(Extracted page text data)
====

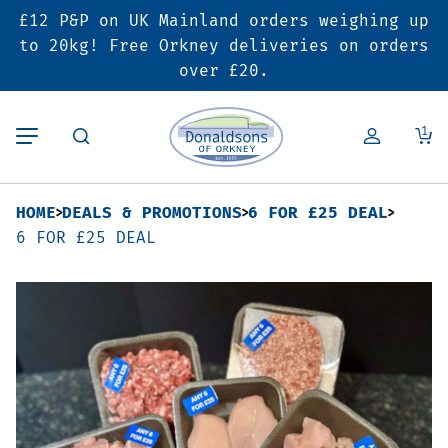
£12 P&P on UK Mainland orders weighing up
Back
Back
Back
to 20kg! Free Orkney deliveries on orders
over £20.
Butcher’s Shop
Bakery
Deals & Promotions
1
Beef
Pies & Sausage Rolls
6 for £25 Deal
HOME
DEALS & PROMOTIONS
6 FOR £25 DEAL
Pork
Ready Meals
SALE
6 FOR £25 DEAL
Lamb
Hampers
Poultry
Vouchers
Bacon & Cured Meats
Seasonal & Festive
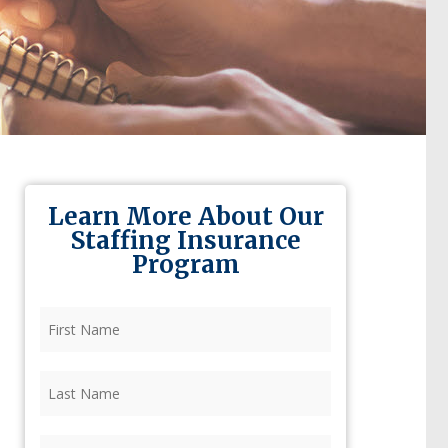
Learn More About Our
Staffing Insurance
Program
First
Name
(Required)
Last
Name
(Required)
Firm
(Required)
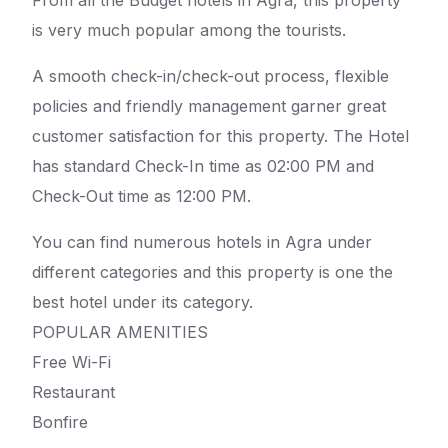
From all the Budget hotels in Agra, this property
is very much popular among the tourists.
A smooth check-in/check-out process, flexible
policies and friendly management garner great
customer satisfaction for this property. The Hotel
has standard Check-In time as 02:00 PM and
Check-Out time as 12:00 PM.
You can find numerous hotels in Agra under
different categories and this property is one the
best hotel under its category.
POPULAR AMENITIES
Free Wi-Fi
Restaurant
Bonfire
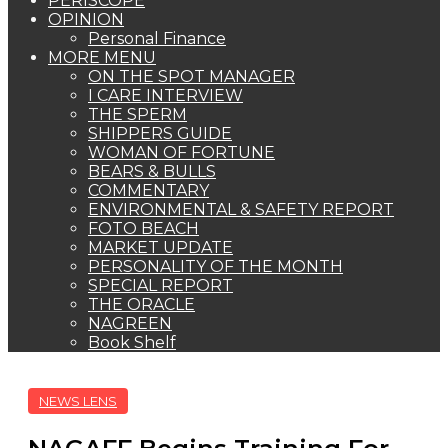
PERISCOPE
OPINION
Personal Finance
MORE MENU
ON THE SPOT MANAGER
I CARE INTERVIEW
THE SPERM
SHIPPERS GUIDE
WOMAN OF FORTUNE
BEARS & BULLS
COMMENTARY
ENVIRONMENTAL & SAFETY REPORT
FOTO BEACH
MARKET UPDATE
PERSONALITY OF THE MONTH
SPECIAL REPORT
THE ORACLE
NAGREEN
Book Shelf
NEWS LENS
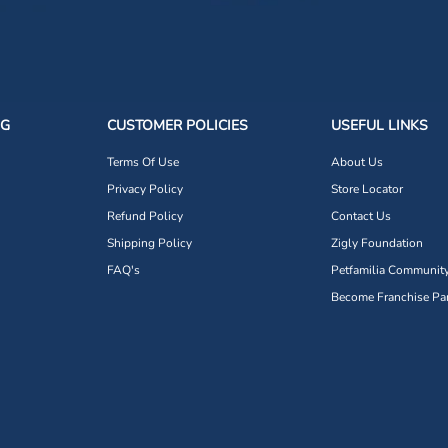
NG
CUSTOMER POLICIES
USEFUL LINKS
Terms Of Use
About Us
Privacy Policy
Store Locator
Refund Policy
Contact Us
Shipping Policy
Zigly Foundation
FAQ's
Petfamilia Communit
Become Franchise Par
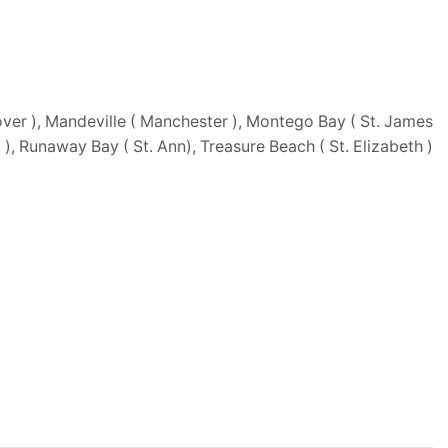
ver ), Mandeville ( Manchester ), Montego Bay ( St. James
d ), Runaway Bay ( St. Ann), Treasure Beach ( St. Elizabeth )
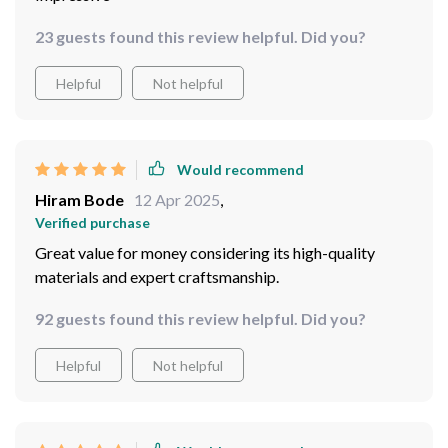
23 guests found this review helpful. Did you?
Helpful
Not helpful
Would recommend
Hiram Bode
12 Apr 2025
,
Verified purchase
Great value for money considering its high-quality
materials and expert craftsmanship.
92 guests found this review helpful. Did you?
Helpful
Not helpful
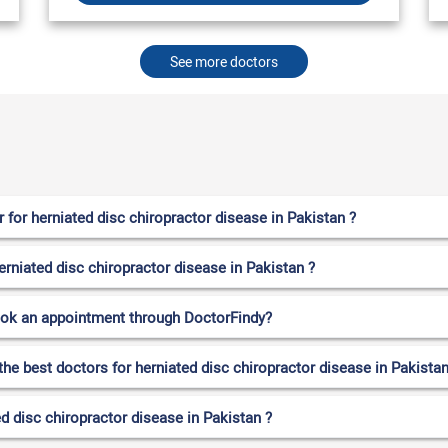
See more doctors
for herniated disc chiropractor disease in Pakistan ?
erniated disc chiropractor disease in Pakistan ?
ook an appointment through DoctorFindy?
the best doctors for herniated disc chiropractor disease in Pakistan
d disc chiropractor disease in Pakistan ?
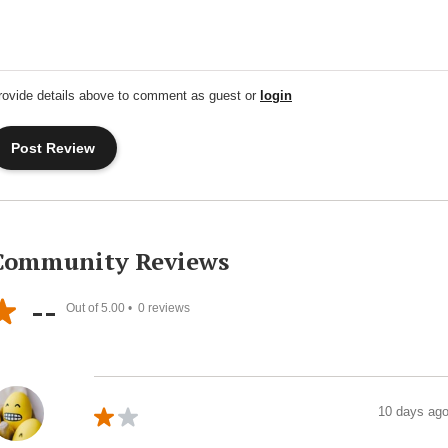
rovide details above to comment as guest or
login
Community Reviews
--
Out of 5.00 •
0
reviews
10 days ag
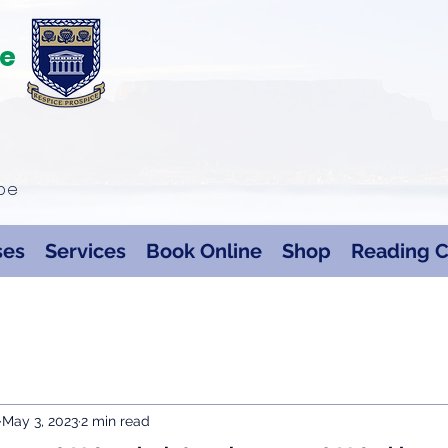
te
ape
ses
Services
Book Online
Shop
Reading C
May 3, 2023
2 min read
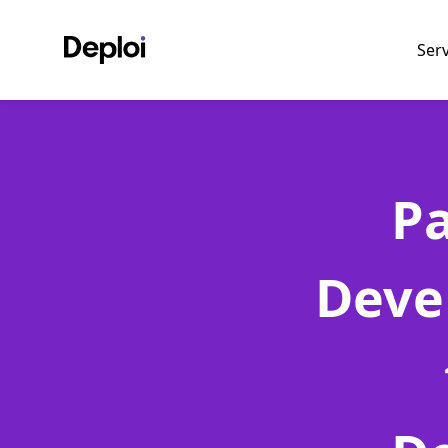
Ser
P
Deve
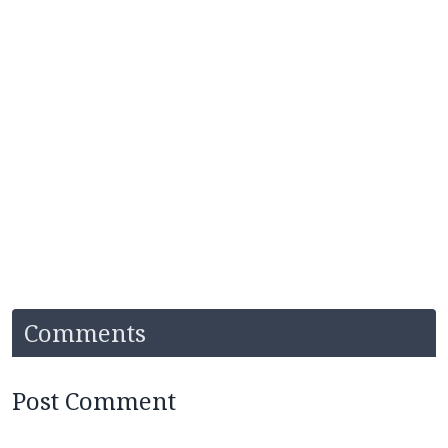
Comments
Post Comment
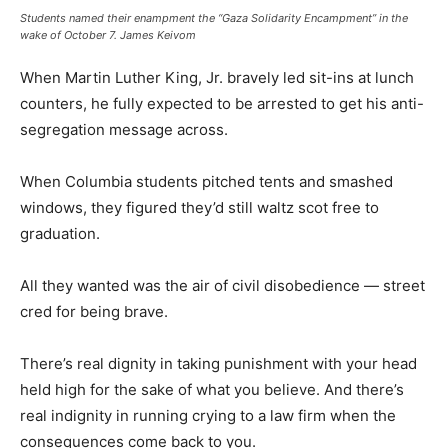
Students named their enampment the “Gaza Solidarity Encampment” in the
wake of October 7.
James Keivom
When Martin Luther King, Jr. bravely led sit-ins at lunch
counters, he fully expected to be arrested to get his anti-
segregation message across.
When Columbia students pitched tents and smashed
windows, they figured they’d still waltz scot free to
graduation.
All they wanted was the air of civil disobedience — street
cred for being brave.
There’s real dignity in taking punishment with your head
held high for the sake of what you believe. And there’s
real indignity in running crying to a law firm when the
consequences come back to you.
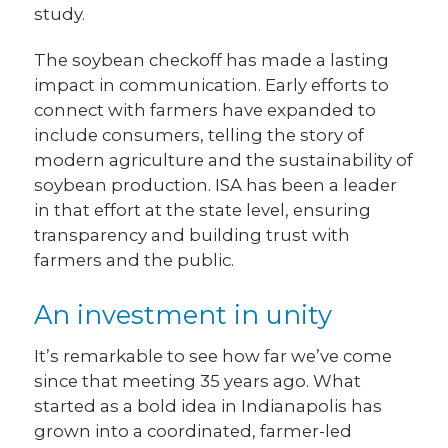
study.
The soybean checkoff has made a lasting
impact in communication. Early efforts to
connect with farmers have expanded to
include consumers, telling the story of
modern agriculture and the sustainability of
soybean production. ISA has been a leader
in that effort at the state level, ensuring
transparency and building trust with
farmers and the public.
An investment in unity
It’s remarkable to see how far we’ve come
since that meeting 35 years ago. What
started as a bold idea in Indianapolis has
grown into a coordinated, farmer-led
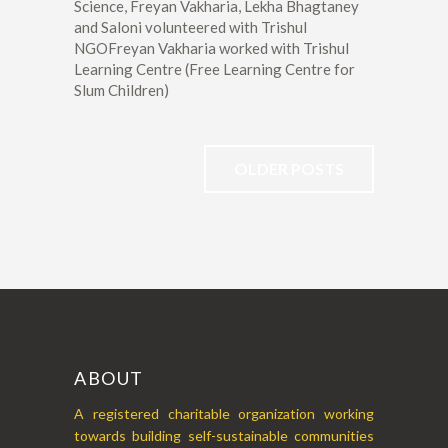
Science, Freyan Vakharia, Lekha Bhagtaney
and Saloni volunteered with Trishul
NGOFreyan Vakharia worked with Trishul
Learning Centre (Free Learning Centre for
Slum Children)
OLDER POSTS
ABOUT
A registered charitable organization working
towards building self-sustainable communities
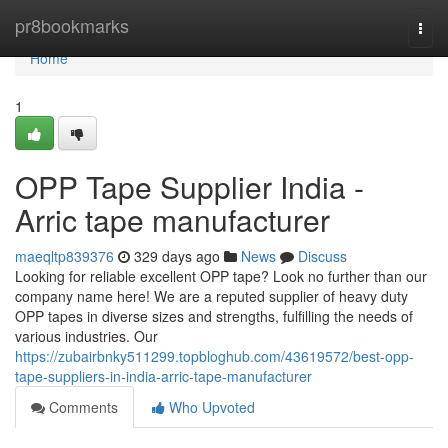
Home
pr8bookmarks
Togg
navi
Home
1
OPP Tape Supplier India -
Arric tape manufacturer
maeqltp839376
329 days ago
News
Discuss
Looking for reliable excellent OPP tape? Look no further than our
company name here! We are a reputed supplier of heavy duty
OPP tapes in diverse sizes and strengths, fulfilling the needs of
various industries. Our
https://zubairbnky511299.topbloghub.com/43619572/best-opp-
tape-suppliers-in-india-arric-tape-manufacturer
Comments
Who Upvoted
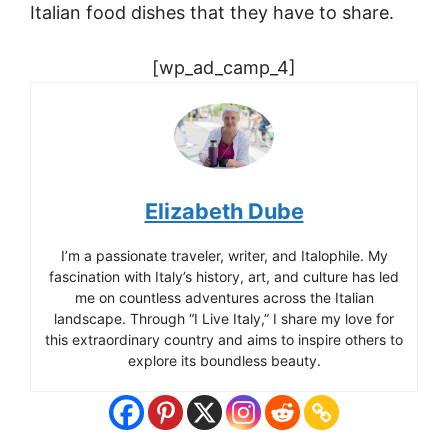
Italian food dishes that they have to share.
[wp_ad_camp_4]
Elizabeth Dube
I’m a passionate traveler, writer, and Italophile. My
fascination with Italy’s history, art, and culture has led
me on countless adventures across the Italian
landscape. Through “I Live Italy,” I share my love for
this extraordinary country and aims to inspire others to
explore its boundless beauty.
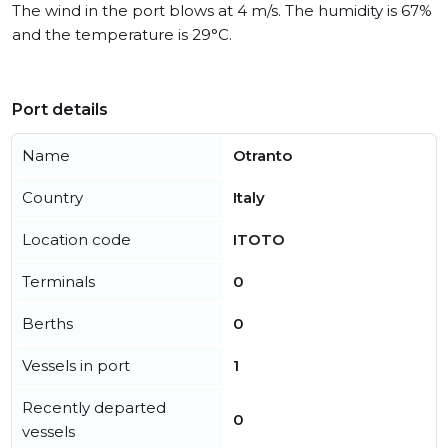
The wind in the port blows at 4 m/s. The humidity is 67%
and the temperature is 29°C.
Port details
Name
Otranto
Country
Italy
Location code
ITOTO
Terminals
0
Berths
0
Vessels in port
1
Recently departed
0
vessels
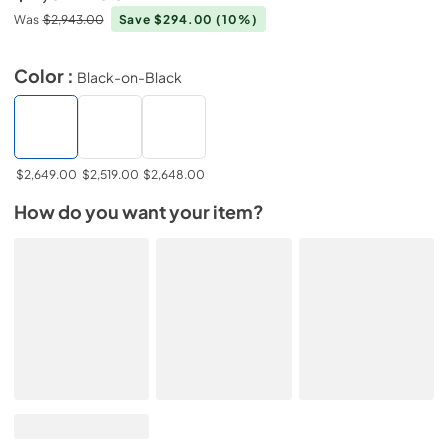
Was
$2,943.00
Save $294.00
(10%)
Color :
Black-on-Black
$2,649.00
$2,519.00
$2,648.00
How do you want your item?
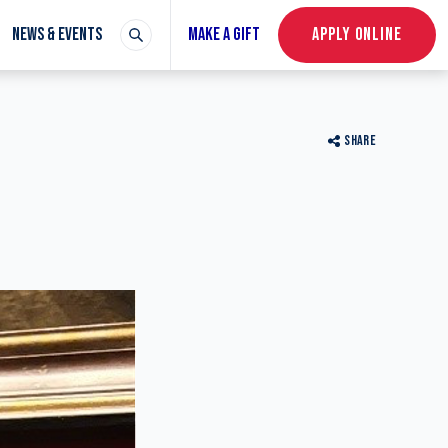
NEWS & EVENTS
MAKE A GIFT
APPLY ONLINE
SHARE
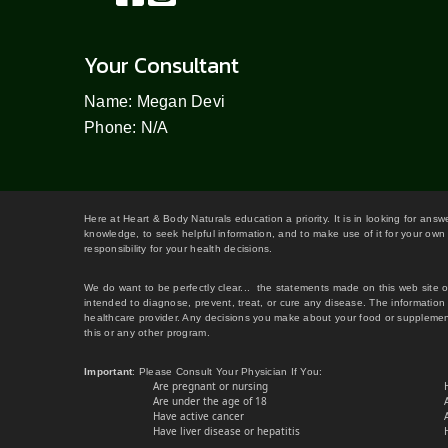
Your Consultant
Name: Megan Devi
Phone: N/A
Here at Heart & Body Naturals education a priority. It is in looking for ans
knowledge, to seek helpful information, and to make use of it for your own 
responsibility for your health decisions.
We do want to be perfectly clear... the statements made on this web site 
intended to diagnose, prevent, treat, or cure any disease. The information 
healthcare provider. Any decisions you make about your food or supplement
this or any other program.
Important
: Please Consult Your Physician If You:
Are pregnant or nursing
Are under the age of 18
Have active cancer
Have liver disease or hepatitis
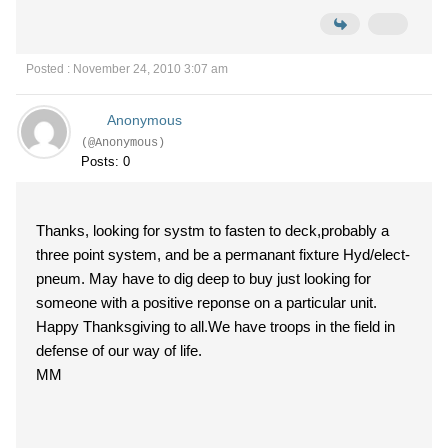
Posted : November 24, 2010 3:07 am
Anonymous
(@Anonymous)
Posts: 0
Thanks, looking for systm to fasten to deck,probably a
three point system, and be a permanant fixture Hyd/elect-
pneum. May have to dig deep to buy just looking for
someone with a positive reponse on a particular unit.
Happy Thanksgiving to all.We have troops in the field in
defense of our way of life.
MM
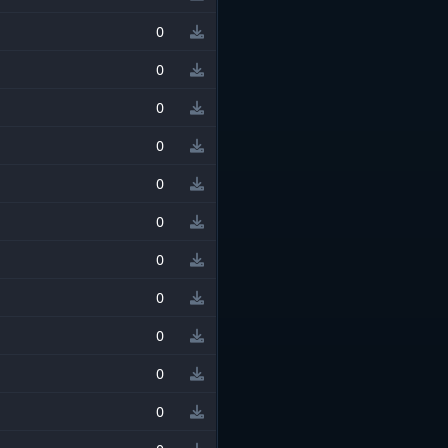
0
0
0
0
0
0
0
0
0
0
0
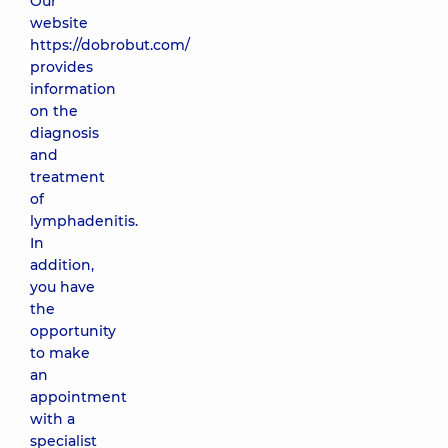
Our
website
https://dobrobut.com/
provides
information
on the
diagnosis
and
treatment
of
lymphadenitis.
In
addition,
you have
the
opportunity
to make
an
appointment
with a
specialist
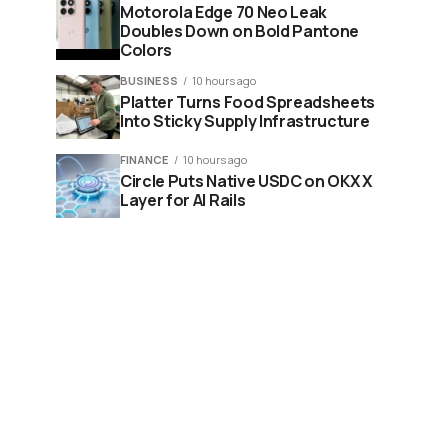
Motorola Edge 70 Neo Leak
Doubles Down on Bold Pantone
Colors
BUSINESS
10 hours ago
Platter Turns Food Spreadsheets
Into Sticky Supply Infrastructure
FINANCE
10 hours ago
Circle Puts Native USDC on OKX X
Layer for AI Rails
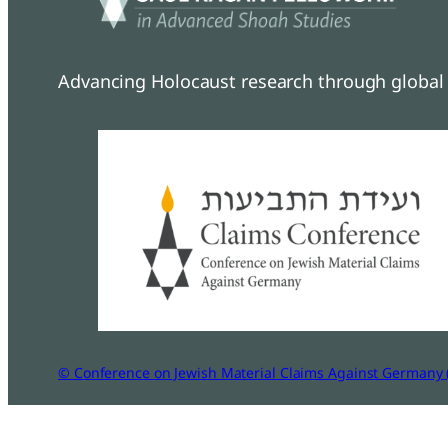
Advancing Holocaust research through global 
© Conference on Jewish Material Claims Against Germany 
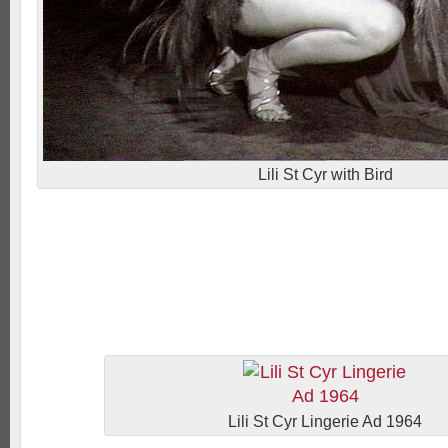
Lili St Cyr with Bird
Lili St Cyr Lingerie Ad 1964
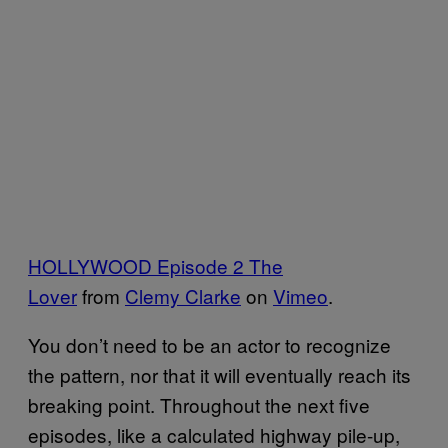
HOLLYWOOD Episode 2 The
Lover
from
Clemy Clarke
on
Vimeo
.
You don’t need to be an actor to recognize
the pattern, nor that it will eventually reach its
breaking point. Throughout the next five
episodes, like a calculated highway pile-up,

====

**TO DO:**
Reproduce the lines from the one containing "Lili St Cyr with Bird" through the end of the rows, omitting the pictures.

**ANSWER FOR THIS EXERCISE:**
Lili St Cyr with Bird
Lili St Cyr Lingerie Ad 1964
HOLLYWOOD Episode 2 The
Lover
from
Clemy Clarke
on
Vimeo
.
You don’t need to be an actor to recognize
the pattern, nor that it will eventually reach its
breaking point. Throughout the next five
episodes, like a calculated highway pile-up,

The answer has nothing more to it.